#### Task objective:
Print the passage of the birding text between "To all those" and "new flight feathers.", inclusive, with its wording unchanged.

#### Reading text:
======

Sharp-tailed Blackbird Sightings
August 15, 2002



Sharp-tailed Blackbird Sightings

To all those who called me with your Sharp-tailed Blackbird sightings, and there were thousands, I thank you. However the Blackbirds that you are seeing are not a new species, I speak now specifically of the white-eyed Blackbird with long central tail feathers with shorter feathers on either side. This is the very common Brewer’s Blackbird going through a progressive molt as it does at this time each year. Instead of losing all the tail feathers at once, a procedure that might cause a loss of steering and flying ability, these birds, like other birds, lose important flight feathers in pairs or in this case probably four at a time. Hawks and Eagles, you will notice, have matching gaps on each wing as they lose and grow new flight feathers.

The Alberta Odyssey (Graveyard to Whitecourt)

When we left our weary travelers last week they had found comfortable camping at William A. Switzer Provincial Park just north of Hinton Alberta. The birder had tallied the Blue-headed Vireo as his first lifer of the trip, a journey dubbed ‘Into the Warbler Wave’. We go now and join the campers for this week’s installment:

As we settled in to the campsite at Graveyard Lake that first evening I met a mammal, or I should say it met me, that I had not seen since I was a teenager. The White-tailed Deer, actually a pair of white tailed deer bucks walked boldly yet warily along the edge of the mown grass of the campsite not 60 feet away. I noted their large ‘flag’ tails so unlike the Mule Deer’s appendage that in recent years I have become most accustomed to. In the next two days at this spot I would cross paths with these two bucks many times as we would surprise each other out among the willows and tall grass. During one encounter, while I concentrated on a bird in the willows, a buck exhaled so violently, as they will do when alarmed, that I almost, well...dropped my binoculars.

As I said last week, the first night’s rest was bad so we decided to stay at the park an extra day just to relax. I was sure there would be much to see and do around the park, and a trip to nearby Hinton to get bug spray was high on my list of things to do. But a footnote to that thought; as soon as one acquires bug spray the bugs aren’t a problem any more, which was true again in this case.

So we spent the day in other parts of the park, at one point, visiting the office area to look at the maps and information brochures, including a foothills bird checklist. We walked around a Jarvis Lake bay named Kelly’s Bathtub.

There are many good trails in the park and as we walked around one we flushed a family of Spruce Grouse. I paid particular attention to the tail of this Grouse species because, unlike the Cariboo race of the Spruce Grouse (Franklin’s subspecies), this bird has a coppery tip to the tail feathers and lacks the white spots on the upper tail coverts. This wasn’t obvious at first because the first few birds to show themselves were the young. I couldn’t believe the disparity in age of the birds in one clutch. Some looked like newly hatched while others were like little pullets. The adult bird did give me a good look at its tail tip eventually.

======

#### Information supplied:
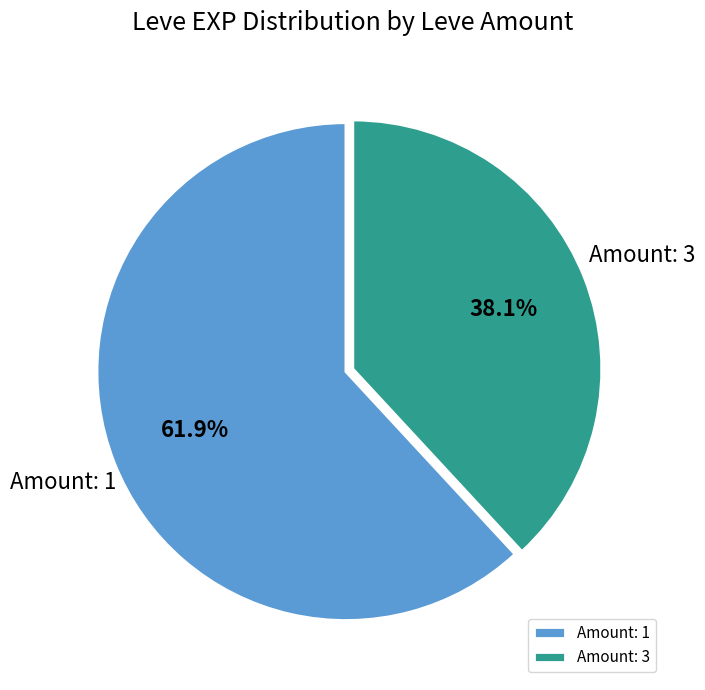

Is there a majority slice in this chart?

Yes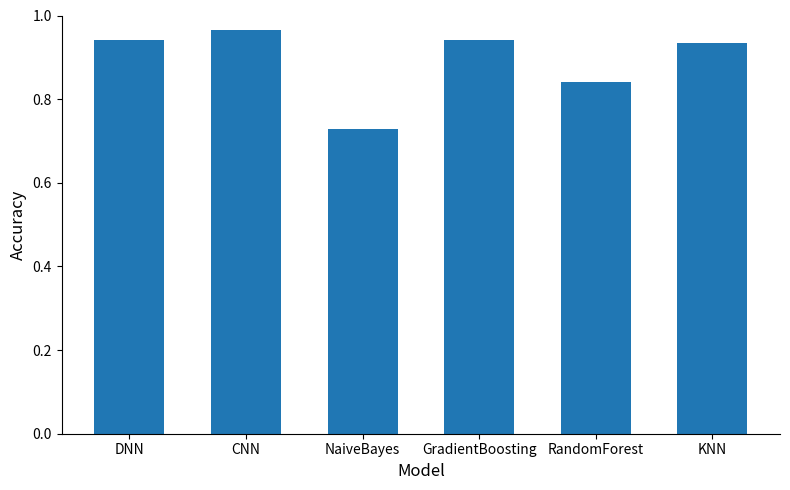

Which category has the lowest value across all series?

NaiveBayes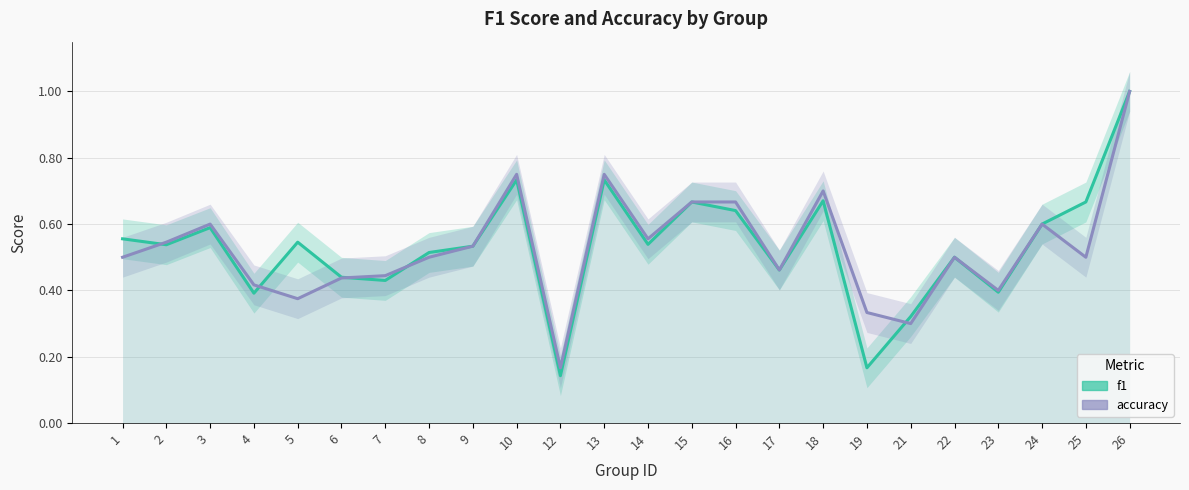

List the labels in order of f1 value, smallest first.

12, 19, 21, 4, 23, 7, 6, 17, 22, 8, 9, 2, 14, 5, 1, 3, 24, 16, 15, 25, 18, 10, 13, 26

======

#### Response to the exercise:
To all those who called me with your Sharp-tailed Blackbird sightings, and there were thousands, I thank you. However the Blackbirds that you are seeing are not a new species, I speak now specifically of the white-eyed Blackbird with long central tail feathers with shorter feathers on either side. This is the very common Brewer’s Blackbird going through a progressive molt as it does at this time each year. Instead of losing all the tail feathers at once, a procedure that might cause a loss of steering and flying ability, these birds, like other birds, lose important flight feathers in pairs or in this case probably four at a time. Hawks and Eagles, you will notice, have matching gaps on each wing as they lose and grow new flight feathers.